When people ask me what I do for a living, I should say ‘I’m a juggler’! Planning and running rehearsals, making sure weekend performances don’t clash with any key family dates or even just squeezing the amount of prep and planning needed into the school hours – sound familiar? Pleasing everyone is a hefty task. Whether you’re a parent, a wife, husband, partner, carer or friend, we all have responsibilities in our working and our personal lives.
The conclusion I’ve reached is that I can’t do it all, and do you know what? I don’t want to! Here are my top tips for getting the balance right.
Being realistic about what you can achieve in any given week sounds obvious, but so often we set ourselves up with unrealistic goals that commit us to failure. I’m a convert to the ‘less is more’ approach. I’d rather get fewer tasks done well and retain a reasonable level of calm than get lots of tasks done not so well and feel completely stressed.

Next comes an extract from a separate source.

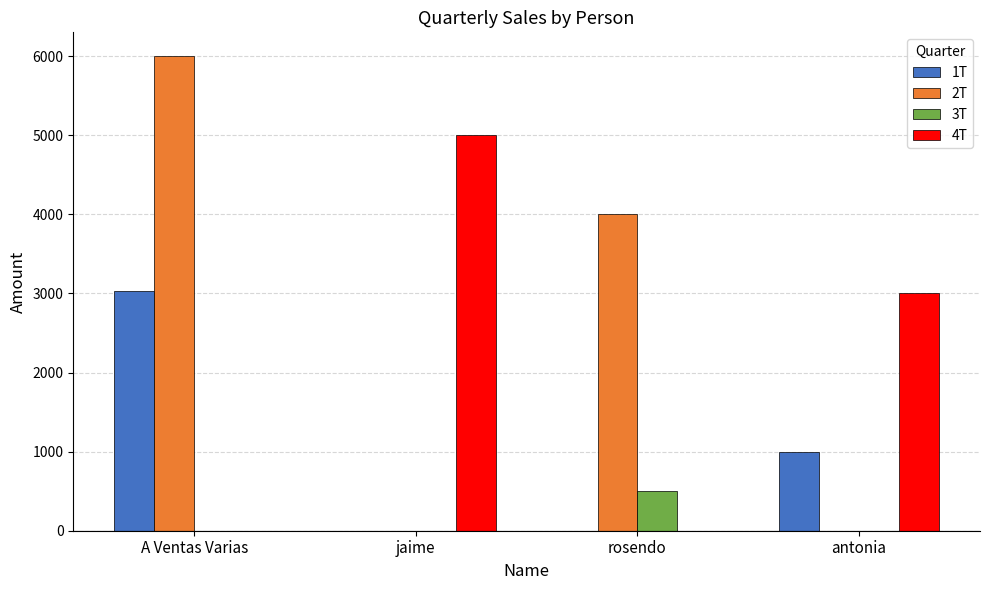

Which series has the largest range (max minus min)?

2T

The tasks you focus on should be important and moving you forward in some way. Whether that’s setting up a performance for your choir, learning a complicated score to teach or creating a plan to develop your choir business. If you are just doing admin or replying to queries and not getting around to the big stuff, you won’t get any satisfaction from it.
Look at the whole picture
Planning work and family life week by week can create a certain level of chaos, especially if something unexpected comes up. Looking ahead is a great way to promote calm and keep the chaos at bay. Make sure that all your dates for family and work commitments are stored on one calendar. This will minimise the chance of last minute clashes!

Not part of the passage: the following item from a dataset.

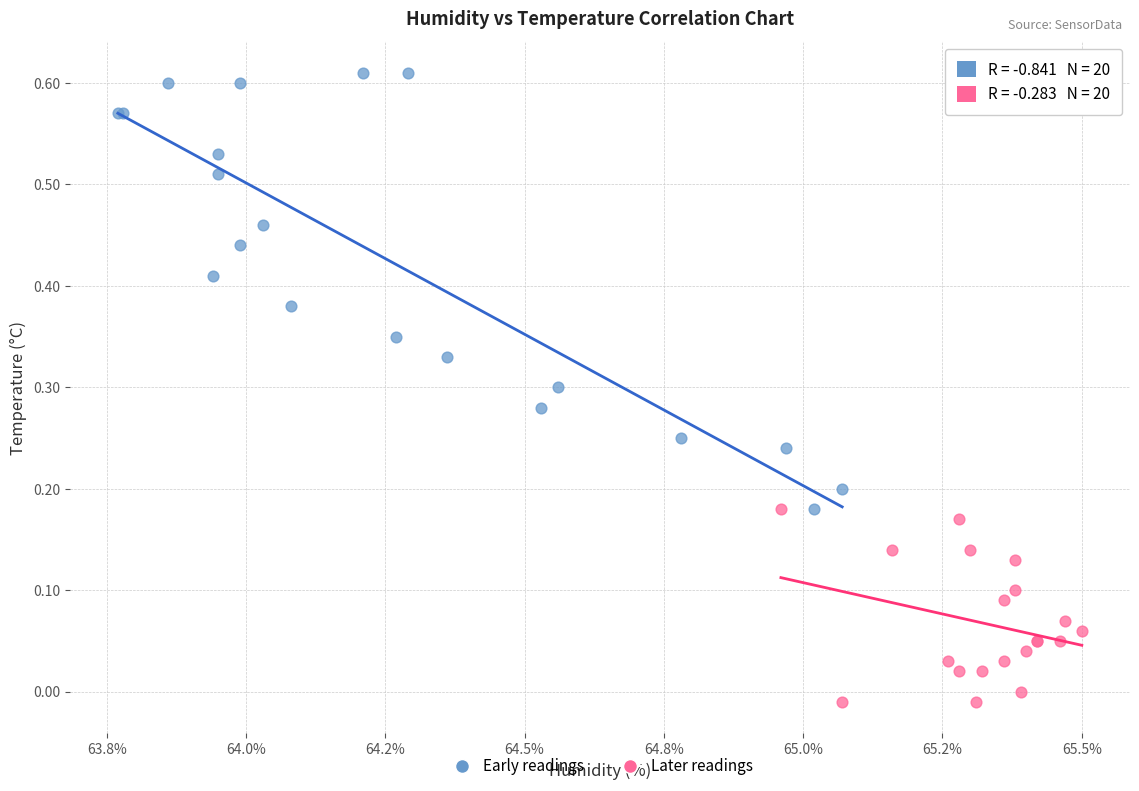

Which series contains the highest Y value?

Early readings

Encourage any adult family members to remember to contribute to the calendar or tell you about their commitments so these can also be included. Also, when you plan performances and other events, consider what dates you need to avoid such as family birthdays. Traffic jams of events close together end up stressing you out.

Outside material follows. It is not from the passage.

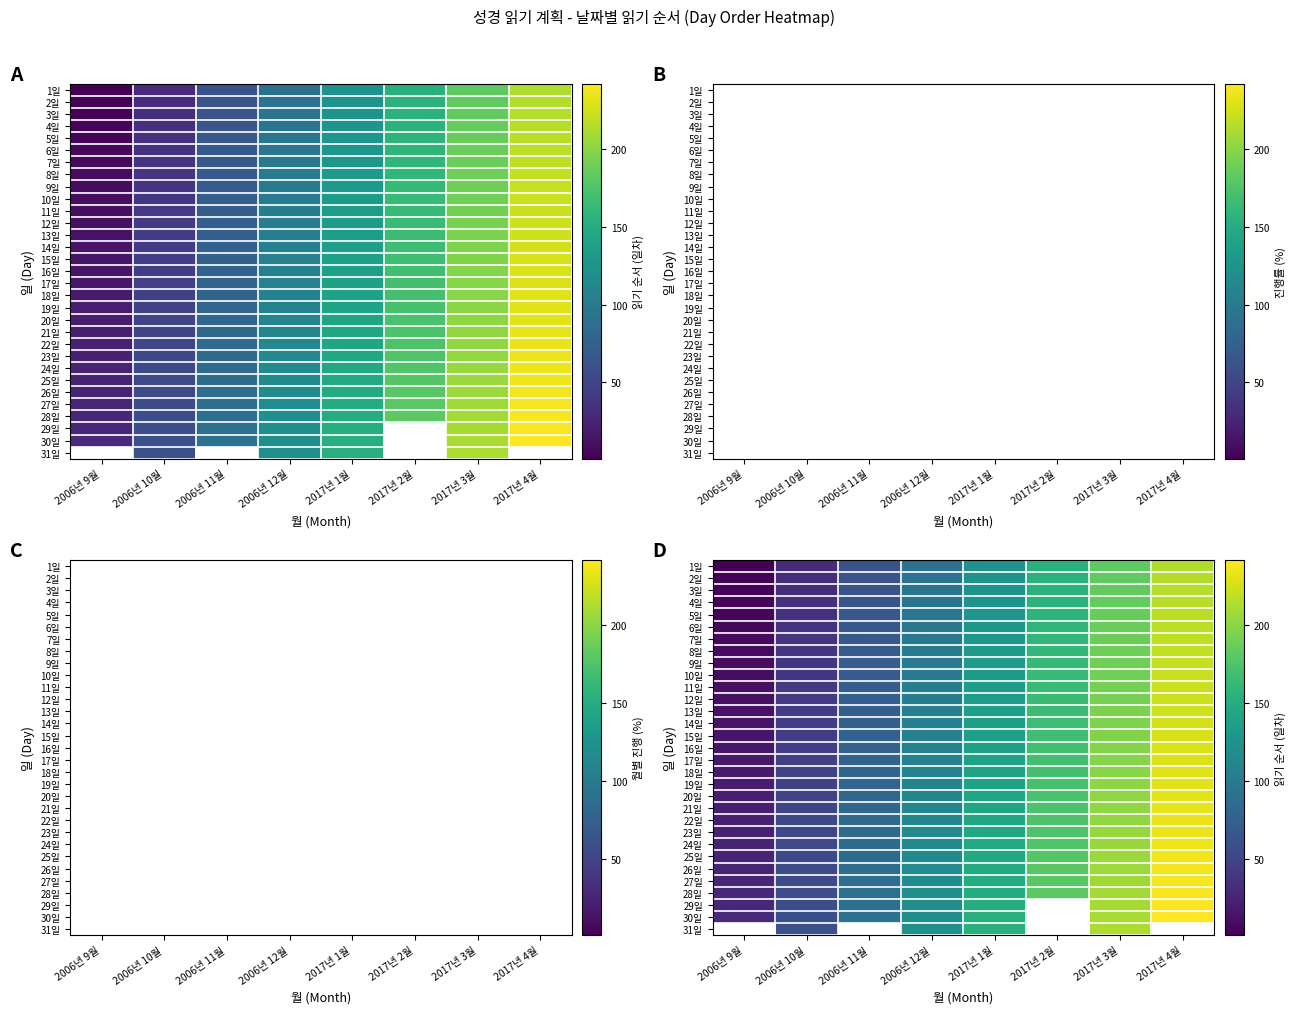

Where is 17일 nearest to the value 123?

2006년 12월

I’ve definitely improved at this over the last few months. The weekly task of creating rehearsal plans, score preparation and coming up with fresh warm-ups can start to feel like groundhog day when working week by week. Instead consider batching! It’s a genius plan whereby you allocate a slot of time and create multiple things. For example, rather than planning your rehearsal each week, plan rehearsals for the whole month. Okay, they may need tweaking depending on how your choir is doing but the nuts and bolts will be there and you won’t need to touch rehearsal planning again until the following month.
Also get ahead with relaying information. Send your choir clear emails with any dates or information they might need. That way you will avoid a constant stream of people asking the same questions leaving you more time to work on exciting projects.
Get the balance right
You need to be really strict with yourself. Ever had that – ‘but if I just work a little longer I can get x, y and z done’ feeling? Before you know it you’re working every hour of the day – particularly dangerous if you’re self-employed and working from home.
Now that my son is a bit older, I’ve found myself on some occasions collecting him from school then letting him watch TV or giving him some other activity whilst I just carry on working. After a while I realised that I was missing out on so much quality time with him.
I now plan my working day around the time he is at school and what I don’t finish in that time I avoid touching either until the next day or sometimes in the evening when he’s in bed.
Remember life should be enjoyable
I think it’s so important to remember that life shouldn’t be about constant stress and chaos. We shouldn’t feel guilty for taking some time to enjoy a hobby or time with our families. Having some tried and tested systems in place to slow down the pace can only be beneficial to ourselves, to our families and also to our choirs who look to us for inspiration.